I am a 50-year old male, diagnosed with HIV in the mid-80s. Currently undetectable with CD4 cells holding in the 500 range. I exercise regularily (more like an obsession to be truthful!), and take good care of myself via diet, stress, etc.
I recently had a PSA done, and it came back slightly elevated at 7.5. A subsequent biopsy revealed cancer on one of the eight cuts at 2, and I was given a Gleason score of 6, indicating moderately aggressive cancer. The urologist feels that I would be a good candidate for implantation of radioactive "seeds" (brachytherapy) in the prostate as opposed to a radical prostatectomy or external beam radiation. Given the horrible side effects of the later treatments, I'm inclined to go along with the idea of the seed treatment option.

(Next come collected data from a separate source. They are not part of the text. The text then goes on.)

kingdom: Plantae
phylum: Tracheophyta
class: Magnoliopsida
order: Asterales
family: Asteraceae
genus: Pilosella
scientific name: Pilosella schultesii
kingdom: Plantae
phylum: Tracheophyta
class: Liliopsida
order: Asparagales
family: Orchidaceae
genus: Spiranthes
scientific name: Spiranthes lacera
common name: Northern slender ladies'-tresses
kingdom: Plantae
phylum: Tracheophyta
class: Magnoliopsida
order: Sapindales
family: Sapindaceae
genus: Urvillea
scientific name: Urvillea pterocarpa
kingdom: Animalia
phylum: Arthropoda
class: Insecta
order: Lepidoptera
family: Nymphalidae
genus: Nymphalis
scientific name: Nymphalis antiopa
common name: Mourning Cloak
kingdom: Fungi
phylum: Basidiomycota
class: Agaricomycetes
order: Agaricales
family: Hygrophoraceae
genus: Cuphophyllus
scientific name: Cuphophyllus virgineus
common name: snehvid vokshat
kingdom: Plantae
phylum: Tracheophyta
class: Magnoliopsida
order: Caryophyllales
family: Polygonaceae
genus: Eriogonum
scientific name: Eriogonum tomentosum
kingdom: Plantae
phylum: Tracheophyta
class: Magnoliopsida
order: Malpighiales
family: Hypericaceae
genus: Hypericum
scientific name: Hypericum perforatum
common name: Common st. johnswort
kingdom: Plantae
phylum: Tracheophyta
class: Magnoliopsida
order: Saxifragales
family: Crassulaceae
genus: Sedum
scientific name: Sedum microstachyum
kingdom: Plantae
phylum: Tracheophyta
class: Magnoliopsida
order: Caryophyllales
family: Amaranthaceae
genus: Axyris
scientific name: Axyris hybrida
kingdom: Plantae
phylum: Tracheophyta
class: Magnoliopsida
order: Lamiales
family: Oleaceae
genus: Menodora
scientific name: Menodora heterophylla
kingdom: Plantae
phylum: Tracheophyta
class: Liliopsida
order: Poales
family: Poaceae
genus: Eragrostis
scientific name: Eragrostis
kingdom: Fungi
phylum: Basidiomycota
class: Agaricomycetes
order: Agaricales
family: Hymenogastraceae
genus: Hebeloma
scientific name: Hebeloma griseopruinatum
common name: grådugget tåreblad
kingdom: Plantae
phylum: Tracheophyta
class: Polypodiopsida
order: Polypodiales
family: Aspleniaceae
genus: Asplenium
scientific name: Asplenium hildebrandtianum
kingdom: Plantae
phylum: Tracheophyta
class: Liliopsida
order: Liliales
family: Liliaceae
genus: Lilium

The one thing I am concerned about is whether the brachytherapy would negatively impact my HIV status. I've been doing so good, for so long, that I am upset that something like this could send me in a medical tailspin. My specialists tell me that this is a whole new area...older HIV'ers going through prostate cancer treatment, so no one knows. I'll be one of the prioneers...lucky me, huh? Do you think I have reason to be concerned? I keep thinking that maybe having the surgery to remove the prostate would be better than subjecting my already compromised immune system to on-going internal radiation. And then again, the after-effects of the prostatectomy scare the hell out of me. It's one thing to battle HIV, but to take on cancer compounds the issue.
Any thoughts on this?
Although prostate cancer is not an AIDS-defining cancer, we are indeed seeing more of it as HIV'ers live longer. Most commonly it is seen in the setting of testosterone supplementation. Are you on testosterone supplements of any kind? If so, you must stop them immediately since they can cause the prostate cancer to flare. Testosterone supplementation is very common among many HIV patients. For those of you on testosterone supplements, it's a good idea to have the PSA checked regulary (e.g. annually) to catch prostate cancer in the early stage.
In terms of treatments, depending on the stage, either prostatectomy or radiation treatments are usually, but not always, curative. My own feeling is that radiation treatments are much better tolerated than and are as effective as prostatectomy. Radiation has a better track record than surgery when it comes to side effects such as impotence, incontinence, and dribbling. As you query indicates, radiation therapy can be given as external beam (about 5 weeks of radiation therapy) or as a single treatment of radioactive seeds. A single treatment of radioactive seeds is obviously much easier to tolerate than 5 weeks of external beam treatment. So if your radiation therapist and your urologist feel you are a candidate for radioactive seeds, then I would go for it. Not every patient is a candidate for radioactive seeds. Doctors make this determination based on the prostate size and the Gleason score. A Gleason score of 6 is a good score. The Gleason score measures the aggressiveness of the tumor.
One additional thing, I usually recommend 6 months of hormone treatment with either Zoladex or Lupron. This makes the radioactive seeds work more effectively. Since one hormone injection lasts for 3 months, I would recommend that you get a hormone injection now; then 2-3 months later that you get the radioactive seeds; and then afterwards that you get a second injection. That would give you the most insurance against recurrence.
Your prognosis is excellent. There should be NO impact on your HIV. And please remember, that you should probably NEVER be on testosterone supplements in the future.